Dès sa couverture hybride,
Falling Feather dévoile les ambiances – les climats plutôt – dans lesquelles évolue la musique de
Burd Early. En haut, une texture épaisse de peinture figure les nuages, présentant un dégradé des diverses tonalités du bleu. En dessous, naïvement dessiné au crayon noir, un petit bonhomme accroché à un immense parapluie remplace le « l » du patronyme du musicien. Entre deux, quelques bulles et taches qui auraient coulé de ces nuages étalés symbolisent l’orage qui menace. L’averse couve, pesant sur l’atmosphère, mais devrait miraculeusement accoucher de plumes, si l’on en croit le titre du disque.
La pluie règne pourtant en maîtresse discrète sur les 5 titres qui composent
Falling Feather. Elle naît de la batterie de Jim White – membre du trio australien
Dirty Three – venu prêter main forte à
Burd Early. Tout en subtilité, il traverse l’arrière-boutique de ces chansons de saison, distribuant quelques coups brefs et arythmiques au hasard de la caisse claire et du métal qui la cercle. Le décor est planté, idéal pour que prenne corps et se dilue le songwriting d’
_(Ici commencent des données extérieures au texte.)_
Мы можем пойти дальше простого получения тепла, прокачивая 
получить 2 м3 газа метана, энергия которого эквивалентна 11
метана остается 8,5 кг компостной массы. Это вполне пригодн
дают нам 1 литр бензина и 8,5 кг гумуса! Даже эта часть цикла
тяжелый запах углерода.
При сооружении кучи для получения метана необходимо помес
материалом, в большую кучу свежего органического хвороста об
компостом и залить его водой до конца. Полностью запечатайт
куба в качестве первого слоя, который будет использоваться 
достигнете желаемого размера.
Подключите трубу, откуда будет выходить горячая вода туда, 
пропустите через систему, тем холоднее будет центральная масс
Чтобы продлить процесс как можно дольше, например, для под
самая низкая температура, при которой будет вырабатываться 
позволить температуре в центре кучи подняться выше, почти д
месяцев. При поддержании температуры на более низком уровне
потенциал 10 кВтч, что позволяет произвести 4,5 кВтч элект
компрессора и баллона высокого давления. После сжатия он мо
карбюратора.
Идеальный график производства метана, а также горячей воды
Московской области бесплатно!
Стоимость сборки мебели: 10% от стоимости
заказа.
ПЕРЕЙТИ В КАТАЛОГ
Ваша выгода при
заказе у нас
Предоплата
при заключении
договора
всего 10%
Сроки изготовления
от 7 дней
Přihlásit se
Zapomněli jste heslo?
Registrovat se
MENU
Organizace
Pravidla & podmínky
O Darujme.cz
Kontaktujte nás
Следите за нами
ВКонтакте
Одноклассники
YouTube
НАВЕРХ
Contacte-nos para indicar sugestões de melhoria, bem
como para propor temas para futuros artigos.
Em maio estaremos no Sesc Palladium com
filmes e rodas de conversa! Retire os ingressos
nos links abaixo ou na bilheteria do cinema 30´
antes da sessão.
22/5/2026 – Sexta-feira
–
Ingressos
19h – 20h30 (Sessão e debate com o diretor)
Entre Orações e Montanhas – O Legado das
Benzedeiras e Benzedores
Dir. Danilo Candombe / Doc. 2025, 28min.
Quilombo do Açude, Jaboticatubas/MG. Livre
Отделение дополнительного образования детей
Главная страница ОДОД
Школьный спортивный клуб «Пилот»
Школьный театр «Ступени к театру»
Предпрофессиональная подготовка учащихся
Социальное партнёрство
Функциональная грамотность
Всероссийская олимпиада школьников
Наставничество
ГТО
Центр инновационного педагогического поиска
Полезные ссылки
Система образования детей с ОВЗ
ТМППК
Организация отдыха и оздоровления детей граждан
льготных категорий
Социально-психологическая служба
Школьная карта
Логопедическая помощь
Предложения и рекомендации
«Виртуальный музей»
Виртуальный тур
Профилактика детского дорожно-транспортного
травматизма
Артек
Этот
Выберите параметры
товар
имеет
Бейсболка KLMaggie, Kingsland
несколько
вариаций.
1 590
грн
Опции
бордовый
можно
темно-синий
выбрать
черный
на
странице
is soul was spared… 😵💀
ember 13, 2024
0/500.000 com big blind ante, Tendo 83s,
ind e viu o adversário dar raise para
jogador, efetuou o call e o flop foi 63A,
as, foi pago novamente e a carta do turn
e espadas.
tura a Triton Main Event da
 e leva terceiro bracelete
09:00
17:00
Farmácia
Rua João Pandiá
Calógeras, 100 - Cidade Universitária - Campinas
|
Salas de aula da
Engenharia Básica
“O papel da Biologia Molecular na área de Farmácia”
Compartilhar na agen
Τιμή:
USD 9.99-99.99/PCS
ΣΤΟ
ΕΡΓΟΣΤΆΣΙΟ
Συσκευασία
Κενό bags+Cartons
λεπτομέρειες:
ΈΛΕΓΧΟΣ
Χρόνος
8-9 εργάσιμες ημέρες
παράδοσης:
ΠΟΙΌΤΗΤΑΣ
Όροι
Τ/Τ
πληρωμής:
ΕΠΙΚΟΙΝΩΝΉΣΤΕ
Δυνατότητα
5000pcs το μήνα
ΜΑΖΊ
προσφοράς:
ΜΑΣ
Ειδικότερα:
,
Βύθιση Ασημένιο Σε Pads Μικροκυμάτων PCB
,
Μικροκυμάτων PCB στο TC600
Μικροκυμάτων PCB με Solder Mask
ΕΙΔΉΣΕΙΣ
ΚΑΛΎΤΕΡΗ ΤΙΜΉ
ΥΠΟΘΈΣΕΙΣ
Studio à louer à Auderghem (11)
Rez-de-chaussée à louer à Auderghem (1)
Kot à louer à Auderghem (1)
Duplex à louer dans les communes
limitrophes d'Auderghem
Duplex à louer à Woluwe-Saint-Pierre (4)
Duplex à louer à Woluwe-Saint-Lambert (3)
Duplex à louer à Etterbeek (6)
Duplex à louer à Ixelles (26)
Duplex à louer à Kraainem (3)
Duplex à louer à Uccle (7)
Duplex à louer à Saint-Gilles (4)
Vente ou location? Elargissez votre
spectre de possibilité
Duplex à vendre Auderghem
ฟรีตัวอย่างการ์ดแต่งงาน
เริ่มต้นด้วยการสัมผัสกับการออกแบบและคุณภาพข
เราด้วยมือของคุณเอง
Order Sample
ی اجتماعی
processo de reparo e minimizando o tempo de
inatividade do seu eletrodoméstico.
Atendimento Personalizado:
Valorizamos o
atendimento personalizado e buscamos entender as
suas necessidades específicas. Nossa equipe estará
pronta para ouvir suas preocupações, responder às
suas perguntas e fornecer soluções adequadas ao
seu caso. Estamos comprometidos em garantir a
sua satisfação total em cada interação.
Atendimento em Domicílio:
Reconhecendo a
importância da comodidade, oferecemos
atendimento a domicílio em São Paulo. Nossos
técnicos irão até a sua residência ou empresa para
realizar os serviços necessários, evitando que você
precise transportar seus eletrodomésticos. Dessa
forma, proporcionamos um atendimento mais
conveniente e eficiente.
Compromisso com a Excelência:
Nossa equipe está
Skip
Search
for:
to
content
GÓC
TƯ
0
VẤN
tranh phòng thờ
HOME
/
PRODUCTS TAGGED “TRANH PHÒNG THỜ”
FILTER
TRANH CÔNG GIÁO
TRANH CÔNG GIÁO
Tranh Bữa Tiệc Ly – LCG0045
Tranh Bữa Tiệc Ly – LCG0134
Early. C’est une mélancolie en dégradé qui domine ici, sans jamais céder pourtant aux facilités de la noirceur trop prononcée ou de la plainte lancinante. Non, les chansons de
Burd Early se délitent entre calme et douceur, quand la voix du monsieur évoque un
Andrew Bird un peu plus rauque, la gravité plus apparente. De l’orgue Hammond atmosphérique de
Baby be au violon vibrant de
Self disperseal, en passant par une pedal steel countrysante sur
Two hands ou une boucle de guitare propre à hypnotiser sur
Night on the flower, la musique de
Burd Early se promène entre country, blues et folk, héritière d’une tristesse contemplative, jamais désespérée. Quelque part à l'intérieur des territoires explorés par
Songs :Ohia, pour qui il ouvrait lors de la tournée 2003. Lentes et habitées, ces compositions parviennent à faire naître l’émotion sans tirer sur la corde, proposant une palette subtil d’un état d’âme automnal, habité, voire hanté quand la voix se mue en une brume légère(
Self disperseal).
Avec ce nouvel EP, Acuarela se profile comme l’un des labels actuels les plus excitants, naviguant dans les diverses contrées du rock et de la pop. Quant à
Burd Early, cette courte livraison (à peine 20 minutes au compteur) suffit à esquisser les contours d’un songwriting racé, idéal pour l’automne qui débute. Cinq titres pluvieux, légers pourtant, réalisant parfaitement la démonstration de ces chutes de plumes annoncées. Un disque pour les matins gris à venir, touchant de justesse et de retenue.